Nuevo León ya tiene camino andado con proyectos de Reúso Potable Indirecto

La gestión del agua en América Latina atraviesa un momento de transformación histórica en el que México parece haber tomado la delantera mediante un cambio de paradigma legal que promete redefinir nuestra relación con el recurso hídrico. La nueva Ley General de Aguas introduce una modificación sutil pero revolucionaria al redefinir el agua potable bajo criterios estrictos de salud y calidad en lugar de basarse en el origen de la fuente. Este detalle técnico abre la puerta a fuentes no convencionales, incluyendo las aguas residuales tratadas, siempre que se cumplan los estándares de seguridad más rigurosos.

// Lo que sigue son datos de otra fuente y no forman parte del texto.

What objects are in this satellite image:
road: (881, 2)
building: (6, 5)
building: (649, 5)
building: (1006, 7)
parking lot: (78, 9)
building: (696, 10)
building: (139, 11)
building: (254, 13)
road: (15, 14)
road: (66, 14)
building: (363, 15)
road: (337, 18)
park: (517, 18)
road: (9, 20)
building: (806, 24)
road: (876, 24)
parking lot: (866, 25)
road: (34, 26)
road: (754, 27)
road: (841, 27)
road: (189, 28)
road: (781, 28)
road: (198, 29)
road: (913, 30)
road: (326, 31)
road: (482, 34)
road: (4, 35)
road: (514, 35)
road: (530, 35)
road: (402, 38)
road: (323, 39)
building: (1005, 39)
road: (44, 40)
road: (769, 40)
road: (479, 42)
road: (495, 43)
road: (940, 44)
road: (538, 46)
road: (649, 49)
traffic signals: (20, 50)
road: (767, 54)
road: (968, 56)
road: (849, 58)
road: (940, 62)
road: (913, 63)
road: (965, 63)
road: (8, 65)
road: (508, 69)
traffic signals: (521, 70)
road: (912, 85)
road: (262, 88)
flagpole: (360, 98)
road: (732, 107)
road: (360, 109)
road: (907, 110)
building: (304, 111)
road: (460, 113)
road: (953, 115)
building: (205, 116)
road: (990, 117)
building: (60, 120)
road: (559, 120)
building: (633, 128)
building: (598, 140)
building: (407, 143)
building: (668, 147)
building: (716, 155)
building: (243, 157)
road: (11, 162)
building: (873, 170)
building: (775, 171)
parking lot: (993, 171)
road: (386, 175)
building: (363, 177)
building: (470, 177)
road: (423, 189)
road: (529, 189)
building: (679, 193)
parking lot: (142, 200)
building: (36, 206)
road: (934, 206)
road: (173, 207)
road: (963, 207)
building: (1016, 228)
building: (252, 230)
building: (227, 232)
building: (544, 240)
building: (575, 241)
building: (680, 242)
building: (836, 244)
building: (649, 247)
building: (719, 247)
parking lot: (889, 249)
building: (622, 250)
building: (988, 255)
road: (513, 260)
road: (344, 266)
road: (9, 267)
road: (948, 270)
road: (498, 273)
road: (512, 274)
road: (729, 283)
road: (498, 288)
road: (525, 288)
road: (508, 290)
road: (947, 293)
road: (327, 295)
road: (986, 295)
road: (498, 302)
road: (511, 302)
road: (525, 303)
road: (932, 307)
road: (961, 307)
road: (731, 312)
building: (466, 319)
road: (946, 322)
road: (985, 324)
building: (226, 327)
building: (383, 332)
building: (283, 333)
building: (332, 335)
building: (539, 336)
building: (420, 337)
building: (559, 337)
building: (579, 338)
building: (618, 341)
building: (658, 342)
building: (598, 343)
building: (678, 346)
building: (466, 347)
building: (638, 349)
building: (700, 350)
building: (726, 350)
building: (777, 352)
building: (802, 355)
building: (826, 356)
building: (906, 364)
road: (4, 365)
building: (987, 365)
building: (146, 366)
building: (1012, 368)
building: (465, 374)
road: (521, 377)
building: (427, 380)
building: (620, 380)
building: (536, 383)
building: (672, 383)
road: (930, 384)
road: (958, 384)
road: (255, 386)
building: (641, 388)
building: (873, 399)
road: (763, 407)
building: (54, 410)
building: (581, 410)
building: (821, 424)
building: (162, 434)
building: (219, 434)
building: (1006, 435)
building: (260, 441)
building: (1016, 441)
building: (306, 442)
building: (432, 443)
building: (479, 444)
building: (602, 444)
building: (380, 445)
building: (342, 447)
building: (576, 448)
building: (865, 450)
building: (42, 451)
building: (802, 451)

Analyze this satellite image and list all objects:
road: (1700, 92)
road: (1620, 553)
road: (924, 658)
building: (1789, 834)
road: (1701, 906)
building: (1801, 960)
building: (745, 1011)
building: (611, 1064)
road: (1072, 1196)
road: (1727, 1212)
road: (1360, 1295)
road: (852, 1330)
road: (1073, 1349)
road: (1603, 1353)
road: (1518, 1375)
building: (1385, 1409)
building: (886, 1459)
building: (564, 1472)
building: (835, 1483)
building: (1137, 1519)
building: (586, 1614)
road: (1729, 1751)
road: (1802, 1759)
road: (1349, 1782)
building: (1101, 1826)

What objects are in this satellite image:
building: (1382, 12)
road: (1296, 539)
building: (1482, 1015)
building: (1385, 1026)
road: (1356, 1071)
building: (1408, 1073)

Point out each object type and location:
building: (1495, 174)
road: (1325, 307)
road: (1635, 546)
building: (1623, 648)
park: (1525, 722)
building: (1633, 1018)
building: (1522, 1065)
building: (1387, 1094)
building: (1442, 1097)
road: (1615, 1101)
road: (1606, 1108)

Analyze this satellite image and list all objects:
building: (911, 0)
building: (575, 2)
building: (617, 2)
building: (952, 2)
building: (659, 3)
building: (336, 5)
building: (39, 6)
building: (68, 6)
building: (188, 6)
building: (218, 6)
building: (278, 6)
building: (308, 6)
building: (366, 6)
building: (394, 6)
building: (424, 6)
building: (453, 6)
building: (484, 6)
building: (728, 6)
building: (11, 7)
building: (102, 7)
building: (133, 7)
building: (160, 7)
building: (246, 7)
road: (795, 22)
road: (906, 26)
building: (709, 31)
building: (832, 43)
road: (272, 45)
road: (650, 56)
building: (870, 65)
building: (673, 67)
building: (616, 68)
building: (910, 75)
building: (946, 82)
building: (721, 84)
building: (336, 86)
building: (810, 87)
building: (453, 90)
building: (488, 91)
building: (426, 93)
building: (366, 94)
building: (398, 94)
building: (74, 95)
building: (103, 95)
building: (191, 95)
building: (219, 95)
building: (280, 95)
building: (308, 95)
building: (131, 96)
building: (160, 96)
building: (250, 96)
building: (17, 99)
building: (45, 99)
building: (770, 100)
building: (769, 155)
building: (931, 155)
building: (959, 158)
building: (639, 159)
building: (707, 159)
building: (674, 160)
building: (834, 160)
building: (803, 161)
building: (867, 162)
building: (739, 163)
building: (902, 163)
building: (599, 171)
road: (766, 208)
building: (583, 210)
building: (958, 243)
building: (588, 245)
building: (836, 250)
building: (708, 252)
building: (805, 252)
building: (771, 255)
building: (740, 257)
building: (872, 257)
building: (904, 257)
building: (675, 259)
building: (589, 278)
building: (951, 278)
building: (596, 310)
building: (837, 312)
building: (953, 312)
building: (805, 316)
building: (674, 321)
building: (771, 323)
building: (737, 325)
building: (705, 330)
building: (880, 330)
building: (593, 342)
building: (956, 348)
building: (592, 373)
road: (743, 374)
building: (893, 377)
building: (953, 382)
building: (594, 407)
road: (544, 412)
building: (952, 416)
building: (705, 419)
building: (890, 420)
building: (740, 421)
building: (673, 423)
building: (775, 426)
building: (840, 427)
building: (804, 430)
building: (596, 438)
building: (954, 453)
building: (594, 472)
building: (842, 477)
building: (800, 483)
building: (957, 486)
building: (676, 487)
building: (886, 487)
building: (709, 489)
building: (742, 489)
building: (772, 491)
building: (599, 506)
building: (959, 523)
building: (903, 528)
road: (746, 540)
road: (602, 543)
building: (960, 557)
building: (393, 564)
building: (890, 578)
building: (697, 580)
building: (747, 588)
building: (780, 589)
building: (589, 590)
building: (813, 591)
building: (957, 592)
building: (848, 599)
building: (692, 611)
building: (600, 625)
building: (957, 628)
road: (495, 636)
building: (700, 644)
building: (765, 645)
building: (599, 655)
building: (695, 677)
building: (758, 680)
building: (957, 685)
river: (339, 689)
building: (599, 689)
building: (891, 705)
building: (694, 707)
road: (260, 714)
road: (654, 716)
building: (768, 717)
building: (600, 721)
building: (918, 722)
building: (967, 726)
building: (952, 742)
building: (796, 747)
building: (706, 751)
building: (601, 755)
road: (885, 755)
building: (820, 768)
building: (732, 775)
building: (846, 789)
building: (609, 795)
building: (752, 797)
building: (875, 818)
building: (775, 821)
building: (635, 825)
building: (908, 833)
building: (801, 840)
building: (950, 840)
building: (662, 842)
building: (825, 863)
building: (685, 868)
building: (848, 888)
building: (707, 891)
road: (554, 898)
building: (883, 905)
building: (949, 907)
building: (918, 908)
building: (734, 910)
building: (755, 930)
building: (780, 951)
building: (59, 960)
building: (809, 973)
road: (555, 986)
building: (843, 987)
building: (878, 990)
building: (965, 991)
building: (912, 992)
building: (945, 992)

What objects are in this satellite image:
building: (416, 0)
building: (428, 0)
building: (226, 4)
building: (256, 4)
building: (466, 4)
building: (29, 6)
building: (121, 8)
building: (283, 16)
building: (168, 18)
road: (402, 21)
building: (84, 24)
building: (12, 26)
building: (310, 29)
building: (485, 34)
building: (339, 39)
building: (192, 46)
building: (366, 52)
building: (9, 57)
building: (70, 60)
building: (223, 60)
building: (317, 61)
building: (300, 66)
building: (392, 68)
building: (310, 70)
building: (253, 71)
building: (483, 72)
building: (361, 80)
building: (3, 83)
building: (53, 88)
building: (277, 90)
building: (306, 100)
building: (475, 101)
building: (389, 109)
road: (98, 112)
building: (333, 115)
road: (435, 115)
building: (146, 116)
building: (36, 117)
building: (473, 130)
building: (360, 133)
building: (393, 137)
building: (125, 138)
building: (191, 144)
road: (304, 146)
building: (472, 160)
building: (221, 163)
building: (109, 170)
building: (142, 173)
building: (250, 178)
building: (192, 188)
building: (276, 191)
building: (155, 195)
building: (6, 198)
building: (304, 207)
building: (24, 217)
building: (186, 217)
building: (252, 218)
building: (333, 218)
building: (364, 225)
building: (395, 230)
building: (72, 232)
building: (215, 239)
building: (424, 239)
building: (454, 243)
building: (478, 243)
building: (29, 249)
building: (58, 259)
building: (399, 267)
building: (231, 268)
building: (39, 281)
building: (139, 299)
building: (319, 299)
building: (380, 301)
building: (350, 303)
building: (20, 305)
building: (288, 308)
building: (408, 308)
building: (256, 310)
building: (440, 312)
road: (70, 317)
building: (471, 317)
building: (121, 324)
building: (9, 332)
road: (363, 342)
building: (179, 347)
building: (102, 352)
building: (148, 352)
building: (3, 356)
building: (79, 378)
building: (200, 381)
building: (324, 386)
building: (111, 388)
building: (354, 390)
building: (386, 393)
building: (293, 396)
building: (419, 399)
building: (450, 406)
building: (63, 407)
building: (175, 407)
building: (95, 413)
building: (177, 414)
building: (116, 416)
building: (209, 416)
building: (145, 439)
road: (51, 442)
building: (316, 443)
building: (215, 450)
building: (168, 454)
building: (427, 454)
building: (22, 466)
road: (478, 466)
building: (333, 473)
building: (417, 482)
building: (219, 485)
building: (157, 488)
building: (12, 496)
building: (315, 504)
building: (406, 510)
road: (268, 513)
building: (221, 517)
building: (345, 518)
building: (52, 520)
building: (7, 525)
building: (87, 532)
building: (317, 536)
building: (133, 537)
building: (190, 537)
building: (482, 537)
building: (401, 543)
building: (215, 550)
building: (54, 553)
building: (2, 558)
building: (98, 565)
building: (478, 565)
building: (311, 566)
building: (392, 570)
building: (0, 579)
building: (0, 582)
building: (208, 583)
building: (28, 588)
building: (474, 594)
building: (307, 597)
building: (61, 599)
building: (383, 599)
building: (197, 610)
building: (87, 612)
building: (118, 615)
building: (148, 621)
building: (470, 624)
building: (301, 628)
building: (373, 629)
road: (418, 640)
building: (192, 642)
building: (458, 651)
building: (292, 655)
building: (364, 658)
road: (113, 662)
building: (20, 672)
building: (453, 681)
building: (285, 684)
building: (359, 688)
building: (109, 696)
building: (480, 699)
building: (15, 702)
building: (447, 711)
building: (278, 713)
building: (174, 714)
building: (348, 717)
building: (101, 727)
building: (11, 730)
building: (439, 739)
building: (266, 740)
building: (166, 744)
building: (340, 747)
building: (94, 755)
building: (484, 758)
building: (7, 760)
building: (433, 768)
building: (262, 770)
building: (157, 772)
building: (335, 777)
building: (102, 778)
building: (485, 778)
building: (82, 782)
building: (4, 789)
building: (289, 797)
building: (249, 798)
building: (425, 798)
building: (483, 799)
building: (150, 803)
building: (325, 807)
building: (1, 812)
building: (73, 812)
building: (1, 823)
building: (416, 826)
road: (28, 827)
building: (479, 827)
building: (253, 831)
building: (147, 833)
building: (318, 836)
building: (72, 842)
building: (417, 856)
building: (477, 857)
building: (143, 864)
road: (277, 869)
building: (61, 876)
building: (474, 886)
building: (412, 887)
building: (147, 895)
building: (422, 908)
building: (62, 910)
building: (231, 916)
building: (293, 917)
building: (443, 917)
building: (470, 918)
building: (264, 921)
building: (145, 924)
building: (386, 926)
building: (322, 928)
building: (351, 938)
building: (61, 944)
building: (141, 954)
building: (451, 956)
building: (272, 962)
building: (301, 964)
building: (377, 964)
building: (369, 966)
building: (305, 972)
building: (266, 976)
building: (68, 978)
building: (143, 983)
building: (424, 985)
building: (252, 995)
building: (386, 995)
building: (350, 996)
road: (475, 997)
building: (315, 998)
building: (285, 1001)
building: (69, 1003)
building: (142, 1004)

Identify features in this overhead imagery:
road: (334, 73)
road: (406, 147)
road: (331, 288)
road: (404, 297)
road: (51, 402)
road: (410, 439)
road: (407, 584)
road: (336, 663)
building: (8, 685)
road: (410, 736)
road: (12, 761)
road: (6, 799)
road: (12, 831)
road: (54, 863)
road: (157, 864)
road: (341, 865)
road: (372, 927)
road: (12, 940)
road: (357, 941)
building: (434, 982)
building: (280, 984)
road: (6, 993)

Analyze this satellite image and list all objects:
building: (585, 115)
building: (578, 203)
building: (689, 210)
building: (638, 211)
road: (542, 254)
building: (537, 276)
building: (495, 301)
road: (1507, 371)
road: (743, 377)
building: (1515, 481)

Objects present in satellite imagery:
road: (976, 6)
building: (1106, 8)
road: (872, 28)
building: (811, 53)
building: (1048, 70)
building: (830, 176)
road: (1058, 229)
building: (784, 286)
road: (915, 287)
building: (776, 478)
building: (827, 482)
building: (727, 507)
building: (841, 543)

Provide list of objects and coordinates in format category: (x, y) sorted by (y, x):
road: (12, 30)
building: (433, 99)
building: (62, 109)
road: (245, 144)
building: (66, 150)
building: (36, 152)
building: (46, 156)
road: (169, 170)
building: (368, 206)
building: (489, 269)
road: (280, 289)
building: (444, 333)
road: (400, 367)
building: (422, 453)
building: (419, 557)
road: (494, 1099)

Lo que hace que este avance sea especialmente relevante es la inmediatez de su implementación, puesto que se espera que en los próximos 120 días se publiquen las regulaciones secundarias y las normas técnicas necesarias para dar operatividad a este marco legal. En paralelo, el Programa Nacional de Infraestructura de la Calidad 2025 ya propone una futura Norma Oficial Mexicana (NOM) que definirá los límites de calidad y los requisitos sanitarios para el agua regenerada destinada a la potabilización, formalizando finalmente este concepto dentro del andamiaje regulatorio nacional.

La experiencia de Nuevo León

Este avance normativo encuentra un terreno fértil en proyectos que ya están en marcha, como los esfuerzos de Nuevo León para consolidar el Reúso Potable Indirecto (RPI). Tras la crisis hídrica que afectó a Monterrey en 2022, el gobierno estatal y Agua y Drenaje de Monterrey emprendieron un ambicioso proyecto para enviar agua residual tratada con tecnología de punta hacia las presas de la región, como La Boca y Cerro Prieto. Esta iniciativa busca que el agua regenerada pase por un proceso de dilución natural y un tratamiento adicional antes de integrarse a la red de distribución potable. Sin embargo, con el nuevo marco legal que se gesta en el país, México tiene la oportunidad de saltar directamente al Reúso Potable Directo (RPD), una práctica que prescinde de los reservorios intermedios y que ya ha demostrado su éxito en lugares como Windhoek o diversos condados de Texas y California.

La formalización de la figura del agua regenerada permitirá que estados como Nuevo León, que ya cuentan con una infraestructura avanzada de tratamiento secundario y terciario, puedan optimizar sus inversiones y reducir las pérdidas por evaporación que ocurren en las presas. Desde la perspectiva de El Acuífero, este movimiento posiciona a México como un laboratorio de innovación para toda la región, demostrando que la seguridad hídrica no depende de la cantidad de agua disponible en las fuentes superficiales tradicionales, sino de la capacidad tecnológica para cerrar el ciclo del agua.